> **INPUT RECORDS**
↓↓↓

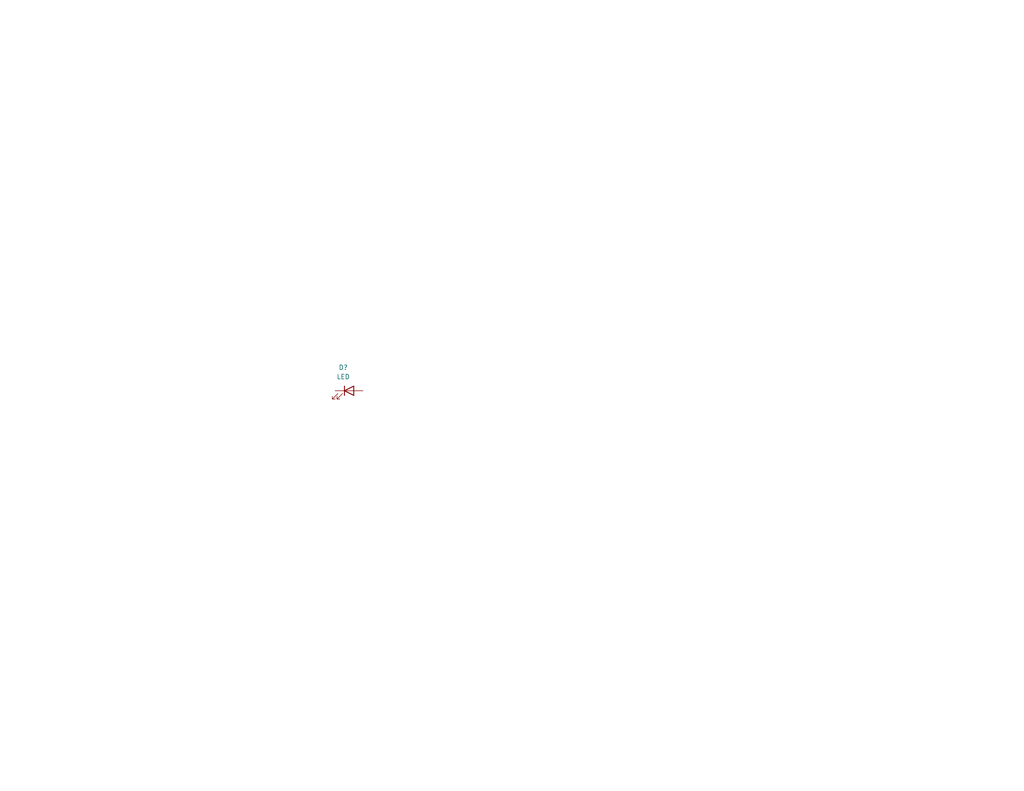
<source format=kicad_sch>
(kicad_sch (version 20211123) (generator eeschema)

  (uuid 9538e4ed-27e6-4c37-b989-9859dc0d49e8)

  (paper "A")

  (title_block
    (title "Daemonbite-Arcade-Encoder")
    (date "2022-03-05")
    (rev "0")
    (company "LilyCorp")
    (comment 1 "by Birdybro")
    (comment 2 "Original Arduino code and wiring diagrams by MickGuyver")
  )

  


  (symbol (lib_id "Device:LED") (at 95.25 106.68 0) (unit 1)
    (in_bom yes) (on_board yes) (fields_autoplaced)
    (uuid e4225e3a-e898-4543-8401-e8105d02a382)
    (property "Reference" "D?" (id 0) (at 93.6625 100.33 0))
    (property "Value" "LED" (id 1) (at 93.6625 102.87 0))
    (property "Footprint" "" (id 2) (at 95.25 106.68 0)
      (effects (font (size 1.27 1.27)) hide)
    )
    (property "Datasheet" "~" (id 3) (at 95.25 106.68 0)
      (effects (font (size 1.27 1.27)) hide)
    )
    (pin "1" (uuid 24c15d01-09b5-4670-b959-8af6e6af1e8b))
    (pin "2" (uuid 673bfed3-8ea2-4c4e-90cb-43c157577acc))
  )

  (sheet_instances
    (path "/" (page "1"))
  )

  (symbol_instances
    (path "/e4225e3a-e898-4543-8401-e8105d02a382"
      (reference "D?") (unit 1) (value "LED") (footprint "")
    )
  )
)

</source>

↑↑↑
↓↓↓

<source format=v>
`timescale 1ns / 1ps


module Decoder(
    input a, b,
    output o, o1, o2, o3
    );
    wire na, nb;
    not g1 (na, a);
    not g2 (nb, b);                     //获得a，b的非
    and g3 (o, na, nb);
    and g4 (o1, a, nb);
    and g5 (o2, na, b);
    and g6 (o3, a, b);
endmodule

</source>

↑↑↑

> **TASK REQUIREMENTS**
Read the listing above, then copy every line that includes the string "format".

> **ANSWER TO THE PROBLEM**
<source format=kicad_sch>
<source format=v>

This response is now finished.